The string "ressubheading" appears in some lines of the entries that follow; copy each such line.

• • • • •

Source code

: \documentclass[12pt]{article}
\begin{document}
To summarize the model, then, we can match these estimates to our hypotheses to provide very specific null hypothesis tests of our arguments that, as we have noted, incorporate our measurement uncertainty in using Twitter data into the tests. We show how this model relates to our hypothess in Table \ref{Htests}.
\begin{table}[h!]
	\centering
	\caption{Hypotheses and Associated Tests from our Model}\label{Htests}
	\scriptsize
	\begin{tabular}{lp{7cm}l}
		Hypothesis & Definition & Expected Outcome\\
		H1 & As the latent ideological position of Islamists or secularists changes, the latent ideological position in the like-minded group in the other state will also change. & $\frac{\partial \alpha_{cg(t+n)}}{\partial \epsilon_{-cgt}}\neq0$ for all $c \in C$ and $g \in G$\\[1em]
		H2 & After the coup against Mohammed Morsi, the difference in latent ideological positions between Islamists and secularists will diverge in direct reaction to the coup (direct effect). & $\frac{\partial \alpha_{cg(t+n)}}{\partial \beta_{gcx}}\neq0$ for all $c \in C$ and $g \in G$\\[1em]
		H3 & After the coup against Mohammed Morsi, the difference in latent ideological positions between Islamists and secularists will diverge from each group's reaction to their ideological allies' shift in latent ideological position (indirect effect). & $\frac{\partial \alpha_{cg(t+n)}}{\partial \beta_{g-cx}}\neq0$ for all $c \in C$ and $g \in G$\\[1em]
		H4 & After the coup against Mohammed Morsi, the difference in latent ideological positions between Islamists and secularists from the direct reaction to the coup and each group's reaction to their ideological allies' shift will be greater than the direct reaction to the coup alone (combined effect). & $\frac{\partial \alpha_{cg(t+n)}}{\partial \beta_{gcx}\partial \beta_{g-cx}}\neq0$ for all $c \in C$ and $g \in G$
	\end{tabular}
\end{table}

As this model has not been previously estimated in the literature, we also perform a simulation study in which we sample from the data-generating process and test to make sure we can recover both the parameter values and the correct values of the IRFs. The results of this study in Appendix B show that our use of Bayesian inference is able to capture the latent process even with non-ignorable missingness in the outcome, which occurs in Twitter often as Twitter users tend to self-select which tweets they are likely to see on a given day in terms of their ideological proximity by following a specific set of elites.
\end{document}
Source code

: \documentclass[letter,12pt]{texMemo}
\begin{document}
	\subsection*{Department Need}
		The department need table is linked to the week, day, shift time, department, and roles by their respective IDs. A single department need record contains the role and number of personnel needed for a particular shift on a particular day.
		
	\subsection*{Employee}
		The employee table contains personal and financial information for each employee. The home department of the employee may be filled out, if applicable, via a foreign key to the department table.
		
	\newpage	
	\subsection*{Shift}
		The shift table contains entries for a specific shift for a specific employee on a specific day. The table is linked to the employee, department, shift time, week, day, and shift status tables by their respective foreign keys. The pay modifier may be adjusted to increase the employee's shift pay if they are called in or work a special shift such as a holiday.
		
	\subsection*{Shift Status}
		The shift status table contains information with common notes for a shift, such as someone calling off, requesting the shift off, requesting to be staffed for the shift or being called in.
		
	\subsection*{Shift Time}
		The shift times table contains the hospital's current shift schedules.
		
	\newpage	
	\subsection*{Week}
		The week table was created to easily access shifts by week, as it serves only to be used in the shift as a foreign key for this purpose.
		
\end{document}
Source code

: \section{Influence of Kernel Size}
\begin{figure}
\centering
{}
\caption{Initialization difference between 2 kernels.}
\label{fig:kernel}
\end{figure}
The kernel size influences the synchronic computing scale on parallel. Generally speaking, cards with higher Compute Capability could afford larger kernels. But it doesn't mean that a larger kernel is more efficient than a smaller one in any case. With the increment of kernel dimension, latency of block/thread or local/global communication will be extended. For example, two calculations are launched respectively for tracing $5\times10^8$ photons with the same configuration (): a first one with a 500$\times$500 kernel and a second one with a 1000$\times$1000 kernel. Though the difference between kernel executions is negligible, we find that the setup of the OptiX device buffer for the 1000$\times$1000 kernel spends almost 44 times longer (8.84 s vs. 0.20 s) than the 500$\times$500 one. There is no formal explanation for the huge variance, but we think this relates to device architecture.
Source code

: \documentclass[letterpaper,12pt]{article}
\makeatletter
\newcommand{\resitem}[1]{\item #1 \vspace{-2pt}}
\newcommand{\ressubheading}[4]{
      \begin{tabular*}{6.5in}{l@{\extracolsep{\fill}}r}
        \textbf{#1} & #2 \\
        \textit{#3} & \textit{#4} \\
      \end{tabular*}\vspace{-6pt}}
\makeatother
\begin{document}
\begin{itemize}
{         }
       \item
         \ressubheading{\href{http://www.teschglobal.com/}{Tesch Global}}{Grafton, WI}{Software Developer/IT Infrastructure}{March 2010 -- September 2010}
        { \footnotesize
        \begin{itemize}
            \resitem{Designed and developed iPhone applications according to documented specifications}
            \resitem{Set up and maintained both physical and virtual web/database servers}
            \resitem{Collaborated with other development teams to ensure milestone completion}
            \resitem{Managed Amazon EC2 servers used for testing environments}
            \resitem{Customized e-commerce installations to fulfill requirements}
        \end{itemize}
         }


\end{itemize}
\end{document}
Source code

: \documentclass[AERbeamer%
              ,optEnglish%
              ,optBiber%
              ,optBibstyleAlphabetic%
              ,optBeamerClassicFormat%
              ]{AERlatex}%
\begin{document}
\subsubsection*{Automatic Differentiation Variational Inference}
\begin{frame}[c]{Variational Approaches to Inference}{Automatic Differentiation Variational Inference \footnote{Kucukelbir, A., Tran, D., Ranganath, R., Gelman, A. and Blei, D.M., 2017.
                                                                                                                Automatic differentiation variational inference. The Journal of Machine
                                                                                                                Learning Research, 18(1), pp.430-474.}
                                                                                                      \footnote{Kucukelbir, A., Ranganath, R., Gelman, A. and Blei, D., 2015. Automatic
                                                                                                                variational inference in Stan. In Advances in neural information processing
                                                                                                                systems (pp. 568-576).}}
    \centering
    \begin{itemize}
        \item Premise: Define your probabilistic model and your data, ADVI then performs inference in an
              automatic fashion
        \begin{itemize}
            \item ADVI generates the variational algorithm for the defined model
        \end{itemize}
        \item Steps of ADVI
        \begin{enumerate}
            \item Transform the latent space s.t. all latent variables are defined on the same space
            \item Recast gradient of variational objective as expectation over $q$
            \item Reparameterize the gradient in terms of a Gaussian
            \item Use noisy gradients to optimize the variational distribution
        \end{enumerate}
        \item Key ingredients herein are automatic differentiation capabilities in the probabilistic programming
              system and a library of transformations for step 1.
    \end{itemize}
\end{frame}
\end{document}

• • • • •

* RESPONSE TO THE EXERCISE:
\newcommand{\ressubheading}[4]{
         \ressubheading{\href{http://www.teschglobal.com/}{Tesch Global}}{Grafton, WI}{Software Developer/IT Infrastructure}{March 2010 -- September 2010}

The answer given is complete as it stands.